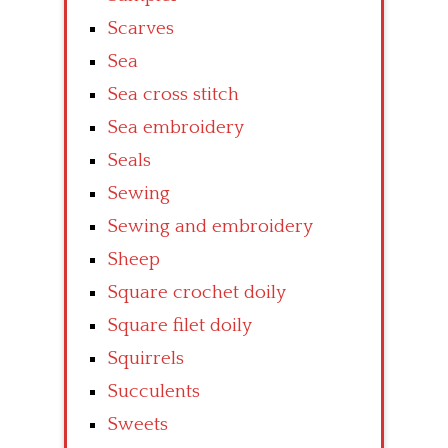
Scarves
Sea
Sea cross stitch
Sea embroidery
Seals
Sewing
Sewing and embroidery
Sheep
Square crochet doily
Square filet doily
Squirrels
Succulents
Sweets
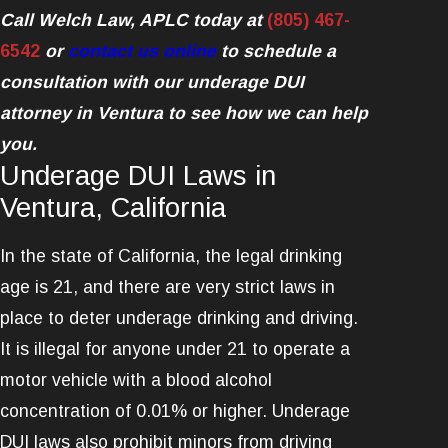
Call Welch Law, APLC today at
(805) 467-
6542
or
contact us online
to schedule a
consultation with our underage DUI
attorney in Ventura to see how we can help
you.
Underage DUI Laws in
Ventura, California
In the state of California, the legal drinking
age is 21, and there are very strict laws in
place to deter underage drinking and driving.
It is illegal for anyone under 21 to operate a
motor vehicle with a blood alcohol
concentration of 0.01% or higher. Underage
DUI laws also prohibit minors from driving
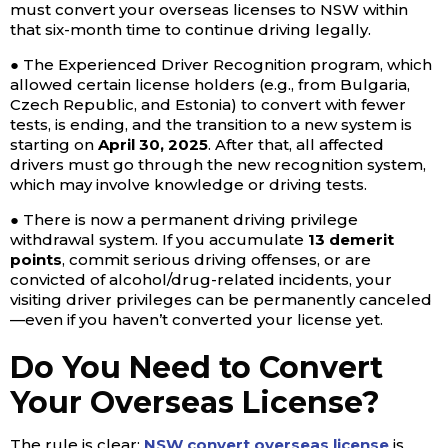
must convert your overseas licenses to NSW within
that six-month time to continue driving legally.
● The Experienced Driver Recognition program, which
allowed certain license holders (e.g., from Bulgaria,
Czech Republic, and Estonia) to convert with fewer
tests, is ending, and the transition to a new system is
starting on
April 30, 2025
. After that, all affected
drivers must go through the new recognition system,
which may involve knowledge or driving tests.
● There is now a permanent driving privilege
withdrawal system. If you accumulate
13 demerit
points
, commit serious driving offenses, or are
convicted of alcohol/drug-related incidents, your
visiting driver privileges can be permanently canceled
—even if you haven’t converted your license yet.
Do You Need to Convert
Your Overseas License?
The rule is clear:
NSW convert overseas license
is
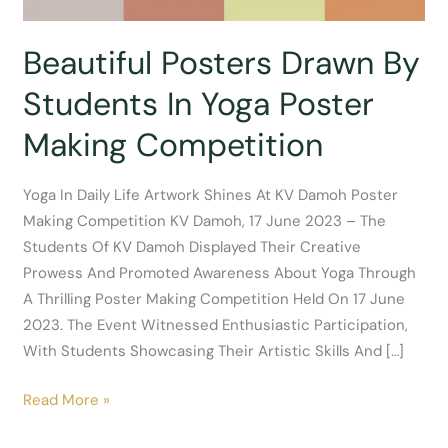
Beautiful Posters Drawn By
Students In Yoga Poster
Making Competition
Yoga In Daily Life Artwork Shines At KV Damoh Poster
Making Competition KV Damoh, 17 June 2023 – The
Students Of KV Damoh Displayed Their Creative
Prowess And Promoted Awareness About Yoga Through
A Thrilling Poster Making Competition Held On 17 June
2023. The Event Witnessed Enthusiastic Participation,
With Students Showcasing Their Artistic Skills And […]
Beautiful
Read More »
Posters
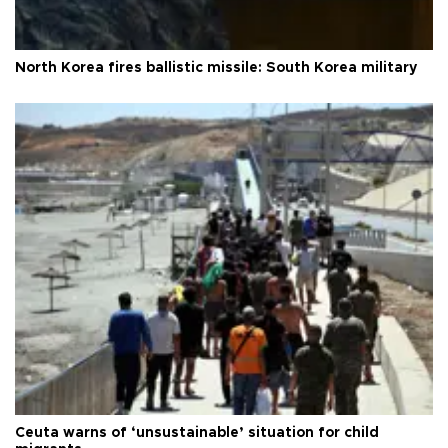
North Korea fires ballistic missile: South Korea military
Ceuta warns of ‘unsustainable’ situation for child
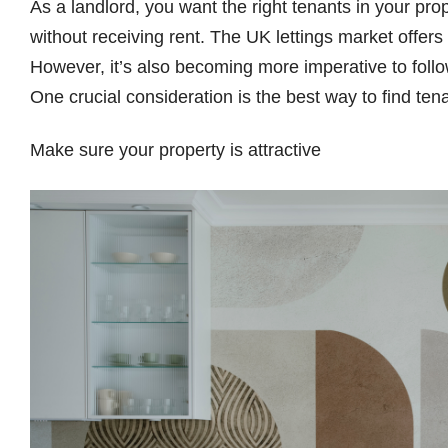
As a landlord, you want the right tenants in your pro
without receiving rent. The UK lettings market offers 
However, it’s also becoming more imperative to foll
One crucial consideration is the best way to find tena
Make sure your property is attractive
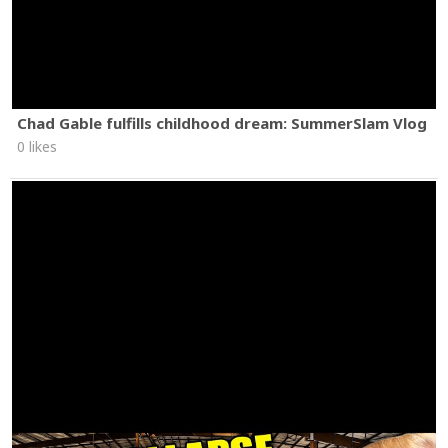
Chad Gable fulfills childhood dream: SummerSlam Vlog
0 likes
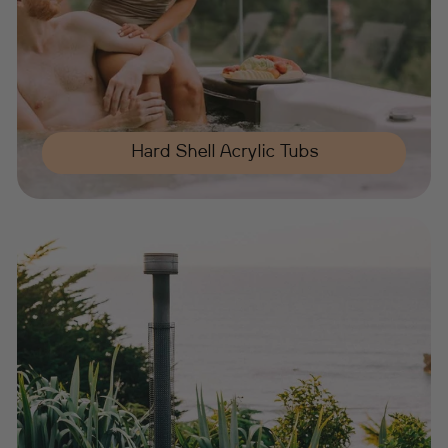
Hard Shell Acrylic Tubs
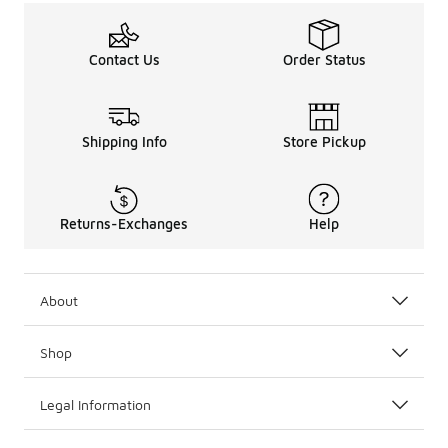
Contact Us
Order Status
Shipping Info
Store Pickup
Returns-Exchanges
Help
About
Shop
Legal Information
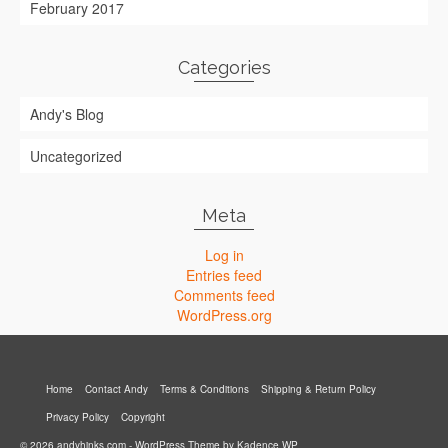
February 2017
Categories
Andy's Blog
Uncategorized
Meta
Log in
Entries feed
Comments feed
WordPress.org
Home
Contact Andy
Terms & Conditions
Shipping & Return Policy
Privacy Policy
Copyright
© 2026 andyhinks.com - WordPress Theme by
Kadence WP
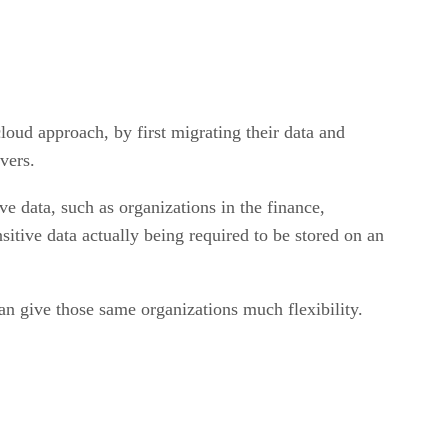
oud approach, by first migrating their data and
rvers.
e data, such as organizations in the finance,
sitive data actually being required to be stored on an
can give those same organizations much flexibility.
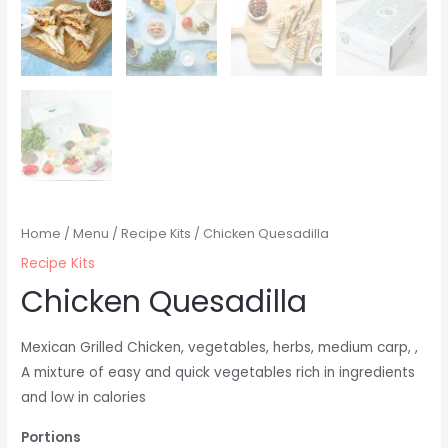
Home
/
Menu
/
Recipe Kits
/ Chicken Quesadilla
Recipe Kits
Chicken Quesadilla
Mexican Grilled Chicken, vegetables, herbs, medium carp,
,
A mixture of easy and quick vegetables rich in ingredients
and low in calories
Portions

_ _ _ _

▶ **Requirement**
Number each line of the records, starting at the line that has "Beautiful Posters Drawn By" and stopping after the line that has "2023. The Event". Leave out any blank lines.

▶ **Task result**
1. Beautiful Posters Drawn By
2. Students In Yoga Poster
3. Making Competition
4. Yoga In Daily Life Artwork Shines At KV Damoh Poster
5. Making Competition KV Damoh, 17 June 2023 – The
6. Students Of KV Damoh Displayed Their Creative
7. Prowess And Promoted Awareness About Yoga Through
8. A Thrilling Poster Making Competition Held On 17 June
9. 2023. The Event Witnessed Enthusiastic Participation,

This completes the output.